Exercise => Please write out all the data that follows exactly, without the pictures.

····················

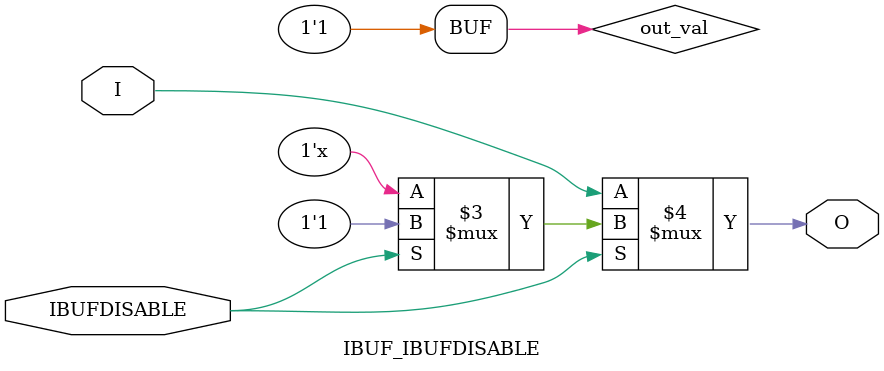
<source format=v>


`timescale  1 ps / 1 ps


`celldefine

module IBUF_IBUFDISABLE (O, I, IBUFDISABLE);

    parameter IBUF_LOW_PWR = "TRUE";
    parameter IOSTANDARD = "DEFAULT";
    parameter SIM_DEVICE = "7SERIES";
    parameter USE_IBUFDISABLE = "TRUE";
`ifdef XIL_TIMING
    parameter LOC = "UNPLACED";
`endif // `ifdef XIL_TIMING
    
    output O;

    input  I;
    input  IBUFDISABLE;

// define constants
  localparam MODULE_NAME = "IBUF_IBUFDISABLE";

   wire out_val;
    initial begin
	

        case (IBUF_LOW_PWR)

            "FALSE", "TRUE" : ;
            default : begin
                          $display("Attribute Syntax Error : The attribute IBUF_LOW_PWR on IBUF_IBUFDISABLE instance %m is set to %s.  Legal values for this attribute are TRUE or FALSE.", IBUF_LOW_PWR);
                          #1 $finish;
                      end

        endcase
       if ((SIM_DEVICE != "7SERIES") &&
         (SIM_DEVICE != "ULTRASCALE") &&
         (SIM_DEVICE != "VERSAL_AI_CORE") &&
         (SIM_DEVICE != "VERSAL_AI_CORE_ES1") &&
         (SIM_DEVICE != "VERSAL_AI_CORE_ES2") &&
         (SIM_DEVICE != "VERSAL_AI_EDGE") &&
         (SIM_DEVICE != "VERSAL_AI_EDGE_ES1") &&
         (SIM_DEVICE != "VERSAL_AI_EDGE_ES2") &&
         (SIM_DEVICE != "VERSAL_AI_RF") &&
         (SIM_DEVICE != "VERSAL_AI_RF_ES1") &&
         (SIM_DEVICE != "VERSAL_AI_RF_ES2") &&
         (SIM_DEVICE != "VERSAL_HBM") &&
         (SIM_DEVICE != "VERSAL_HBM_ES1") &&
         (SIM_DEVICE != "VERSAL_HBM_ES2") &&
         (SIM_DEVICE != "VERSAL_PREMIUM") &&
         (SIM_DEVICE != "VERSAL_PREMIUM_ES1") &&
         (SIM_DEVICE != "VERSAL_PREMIUM_ES2") &&
         (SIM_DEVICE != "VERSAL_PRIME") &&
         (SIM_DEVICE != "VERSAL_PRIME_ES1") &&
         (SIM_DEVICE != "VERSAL_PRIME_ES2")) begin
      $display("Error: [Unisim %s-104] SIM_DEVICE attribute is set to %s.  Legal values for this attribute are 7SERIES, ULTRASCALE, VERSAL_AI_CORE, VERSAL_AI_CORE_ES1, VERSAL_AI_CORE_ES2, VERSAL_AI_EDGE, VERSAL_AI_EDGE_ES1, VERSAL_AI_EDGE_ES2, VERSAL_AI_RF, VERSAL_AI_RF_ES1, VERSAL_AI_RF_ES2, VERSAL_HBM, VERSAL_HBM_ES1, VERSAL_HBM_ES2, VERSAL_PREMIUM, VERSAL_PREMIUM_ES1, VERSAL_PREMIUM_ES2, VERSAL_PRIME, VERSAL_PRIME_ES1 or VERSAL_PRIME_ES2. Instance: %m", MODULE_NAME, SIM_DEVICE);
       #1 $finish;
    end
    end
   generate
       case (SIM_DEVICE)
         "7SERIES" : begin
                        assign out_val = 1'b1;
                     end
         default : begin
                        assign out_val = 1'b0;
                     end
        endcase
   endgenerate

    generate
       case (USE_IBUFDISABLE)
          "TRUE" :  begin
                        assign O = (IBUFDISABLE == 0)? I : (IBUFDISABLE == 1)? out_val  : 1'bx;
                    end
          "FALSE" : begin
                        assign O = I;
                    end
       endcase
    endgenerate

`ifdef XIL_TIMING
    specify

        (I => O) 		= (0:0:0,  0:0:0);
        (IBUFDISABLE => O)	= (0:0:0,  0:0:0);

        specparam PATHPULSE$ = 0;

    endspecify
`endif // `ifdef XIL_TIMING

endmodule

`endcelldefine

</source>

····················

Output for this exercise =>
<source format=v>


`timescale  1 ps / 1 ps


`celldefine

module IBUF_IBUFDISABLE (O, I, IBUFDISABLE);

    parameter IBUF_LOW_PWR = "TRUE";
    parameter IOSTANDARD = "DEFAULT";
    parameter SIM_DEVICE = "7SERIES";
    parameter USE_IBUFDISABLE = "TRUE";
`ifdef XIL_TIMING
    parameter LOC = "UNPLACED";
`endif // `ifdef XIL_TIMING
    
    output O;

    input  I;
    input  IBUFDISABLE;

// define constants
  localparam MODULE_NAME = "IBUF_IBUFDISABLE";

   wire out_val;
    initial begin
	

        case (IBUF_LOW_PWR)

            "FALSE", "TRUE" : ;
            default : begin
                          $display("Attribute Syntax Error : The attribute IBUF_LOW_PWR on IBUF_IBUFDISABLE instance %m is set to %s.  Legal values for this attribute are TRUE or FALSE.", IBUF_LOW_PWR);
                          #1 $finish;
                      end

        endcase
       if ((SIM_DEVICE != "7SERIES") &&
         (SIM_DEVICE != "ULTRASCALE") &&
         (SIM_DEVICE != "VERSAL_AI_CORE") &&
         (SIM_DEVICE != "VERSAL_AI_CORE_ES1") &&
         (SIM_DEVICE != "VERSAL_AI_CORE_ES2") &&
         (SIM_DEVICE != "VERSAL_AI_EDGE") &&
         (SIM_DEVICE != "VERSAL_AI_EDGE_ES1") &&
         (SIM_DEVICE != "VERSAL_AI_EDGE_ES2") &&
         (SIM_DEVICE != "VERSAL_AI_RF") &&
         (SIM_DEVICE != "VERSAL_AI_RF_ES1") &&
         (SIM_DEVICE != "VERSAL_AI_RF_ES2") &&
         (SIM_DEVICE != "VERSAL_HBM") &&
         (SIM_DEVICE != "VERSAL_HBM_ES1") &&
         (SIM_DEVICE != "VERSAL_HBM_ES2") &&
         (SIM_DEVICE != "VERSAL_PREMIUM") &&
         (SIM_DEVICE != "VERSAL_PREMIUM_ES1") &&
         (SIM_DEVICE != "VERSAL_PREMIUM_ES2") &&
         (SIM_DEVICE != "VERSAL_PRIME") &&
         (SIM_DEVICE != "VERSAL_PRIME_ES1") &&
         (SIM_DEVICE != "VERSAL_PRIME_ES2")) begin
      $display("Error: [Unisim %s-104] SIM_DEVICE attribute is set to %s.  Legal values for this attribute are 7SERIES, ULTRASCALE, VERSAL_AI_CORE, VERSAL_AI_CORE_ES1, VERSAL_AI_CORE_ES2, VERSAL_AI_EDGE, VERSAL_AI_EDGE_ES1, VERSAL_AI_EDGE_ES2, VERSAL_AI_RF, VERSAL_AI_RF_ES1, VERSAL_AI_RF_ES2, VERSAL_HBM, VERSAL_HBM_ES1, VERSAL_HBM_ES2, VERSAL_PREMIUM, VERSAL_PREMIUM_ES1, VERSAL_PREMIUM_ES2, VERSAL_PRIME, VERSAL_PRIME_ES1 or VERSAL_PRIME_ES2. Instance: %m", MODULE_NAME, SIM_DEVICE);
       #1 $finish;
    end
    end
   generate
       case (SIM_DEVICE)
         "7SERIES" : begin
                        assign out_val = 1'b1;
                     end
         default : begin
                        assign out_val = 1'b0;
                     end
        endcase
   endgenerate

    generate
       case (USE_IBUFDISABLE)
          "TRUE" :  begin
                        assign O = (IBUFDISABLE == 0)? I : (IBUFDISABLE == 1)? out_val  : 1'bx;
                    end
          "FALSE" : begin
                        assign O = I;
                    end
       endcase
    endgenerate

`ifdef XIL_TIMING
    specify

        (I => O) 		= (0:0:0,  0:0:0);
        (IBUFDISABLE => O)	= (0:0:0,  0:0:0);

        specparam PATHPULSE$ = 0;

    endspecify
`endif // `ifdef XIL_TIMING

endmodule

`endcelldefine

</source>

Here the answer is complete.